Flamenco.
Tiene fama Sergio Ramos de temperamental, pero cuando se encuentra bajo presión no siempre reacciona de la misma manera: unas veces le pega un pelotazo a Reguilón y otras marca un penalti a lo Panenka. Personalmente prefiero esta segunda vía de desahogo, y sospecho que Reguilón también. En otros jugadores el penalti a lo Panenka supone un arabesco hermoso y superfluo, un regalo a la afición o a la propia vanidad del futbolista; en Ramos funciona como una terapia de choque, un arrebato flamenco para zanjar la angustia, un doble o nada. Le suele salir bien, así que ningún psicólogo puede desaconsejarle el remedio hasta la fecha.
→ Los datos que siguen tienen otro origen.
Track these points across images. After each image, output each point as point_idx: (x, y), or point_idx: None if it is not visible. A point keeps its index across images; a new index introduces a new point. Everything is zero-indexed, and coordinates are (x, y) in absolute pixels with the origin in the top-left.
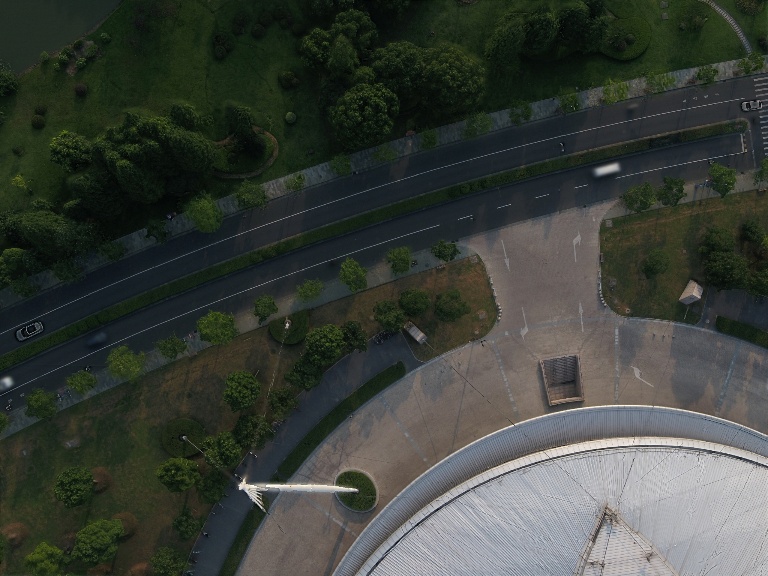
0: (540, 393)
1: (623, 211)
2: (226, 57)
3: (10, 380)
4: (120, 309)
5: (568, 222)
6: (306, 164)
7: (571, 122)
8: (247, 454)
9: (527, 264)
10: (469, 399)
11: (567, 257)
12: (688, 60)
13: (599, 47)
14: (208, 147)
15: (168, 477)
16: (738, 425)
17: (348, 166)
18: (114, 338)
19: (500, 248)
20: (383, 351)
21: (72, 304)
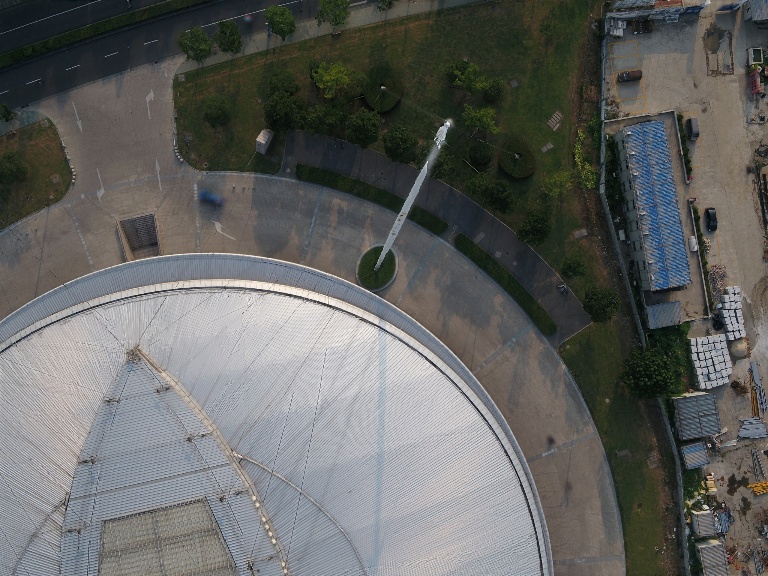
0: (119, 254)
1: (196, 64)
2: None
3: None
4: None
5: (140, 79)
6: None
7: None
8: None
9: (100, 125)
10: (47, 265)
11: (141, 115)
12: None
13: None
14: None
15: None
16: (301, 266)
17: None
18: None
19: (71, 110)
20: None
21: None
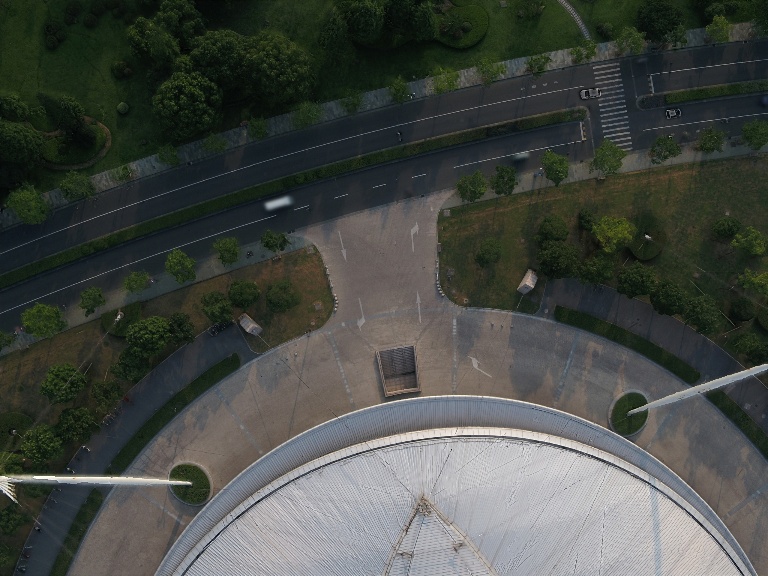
0: (377, 384)
1: (461, 200)
2: (58, 47)
3: None
4: None
5: (406, 212)
6: (139, 155)
7: (408, 111)
8: (80, 448)
9: (364, 254)
10: (305, 391)
11: (405, 247)
12: (526, 48)
13: (430, 35)
14: (28, 138)
15: None
16: (568, 415)
17: (175, 156)
18: None
19: (337, 238)
20: (218, 343)
21: None
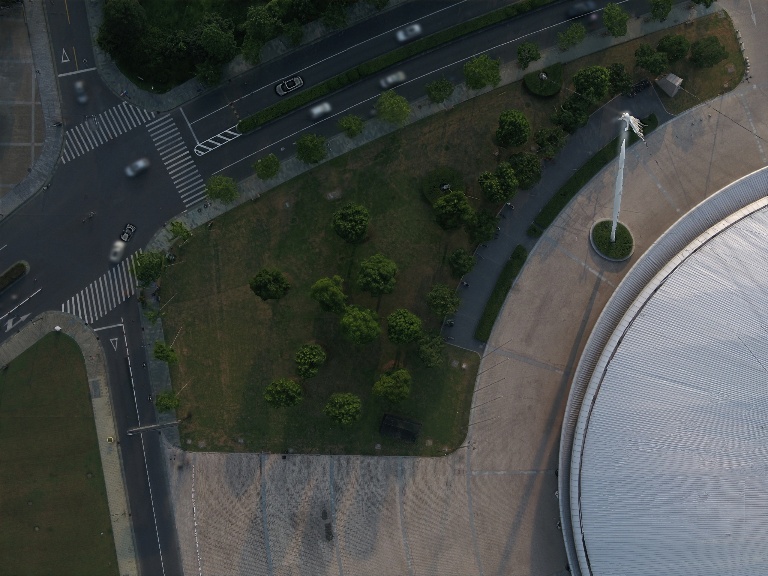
0: None
1: None
2: None
3: (271, 134)
4: (379, 62)
5: None
6: None
7: None
8: (504, 206)
9: None
10: (720, 151)
11: None
12: None
13: None
14: None
15: (450, 207)
16: None
17: None
18: (372, 93)
19: (746, 4)
20: (635, 104)
21: (330, 59)
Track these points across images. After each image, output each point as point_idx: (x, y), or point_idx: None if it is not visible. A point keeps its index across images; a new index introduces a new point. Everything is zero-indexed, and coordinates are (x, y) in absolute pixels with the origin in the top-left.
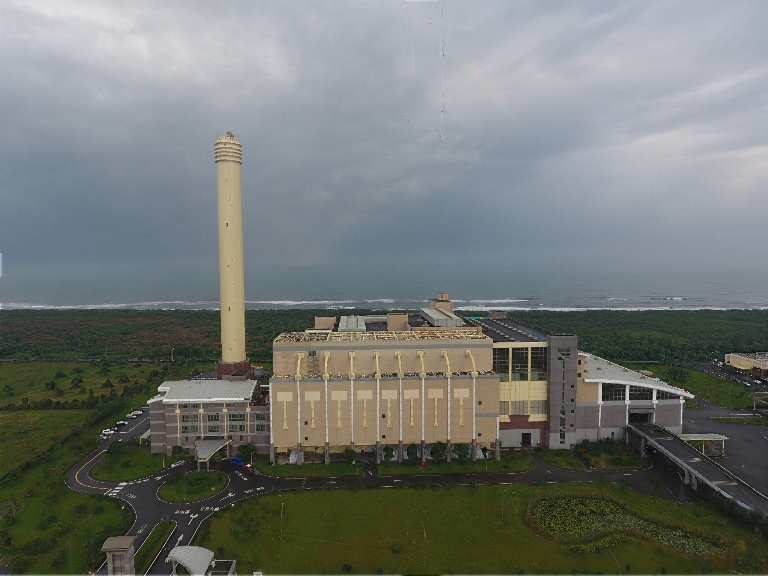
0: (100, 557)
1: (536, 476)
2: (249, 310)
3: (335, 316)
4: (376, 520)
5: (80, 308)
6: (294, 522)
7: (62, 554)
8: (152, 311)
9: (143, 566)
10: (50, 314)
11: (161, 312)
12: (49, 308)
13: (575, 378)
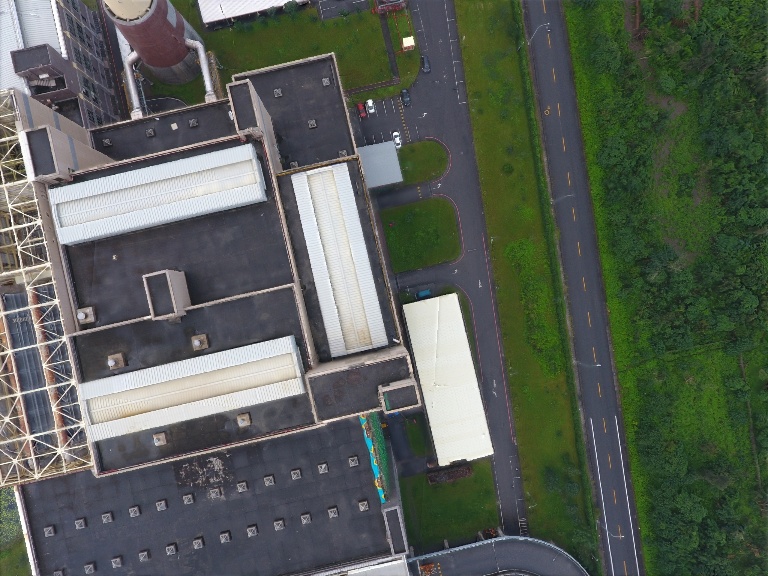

¿Qué origina la presión que experimenta el central sevillano? Sencillo: su propio liderazgo absoluto al frente del vestuario. Este año, por primera vez desde que llegó al Madrid, nadie le hace sombra: su autoridad no admite réplica de ninguna otra estrella. Con la marcha de Cristiano -el único al que reconocía el derecho de cobrar más que él-, el capitán pidió ganar un euro más que Bale. Ya se sabe que el poder tiene sus símbolos: por el mismo precio el Santander se compró el Popular. Lo cierto es que Ramos nació para ser capitán y que al fin puede desempeñar el cargo sin oposición interna: es como si hubiera barrido en las primarias de su partido. El problema de eso es que se siente obligado a asumir la responsabilidad por todo, a portavocear los estados de ánimo del equipo en todas las zonas mixtas, a defender lo indefendible como en la fase final de la agonía de Lopetegui. Hay que admirar su valentía para dar la cara cuando el resultado invita a escabullirse en la ducha, pero la casta sin prudencia solo es útil para las remontadas imposibles. No es inteligente reclamar entrenadores a medida en un micrófono, sino apoyar discretamente la mejor opción con tu trabajo en el campo.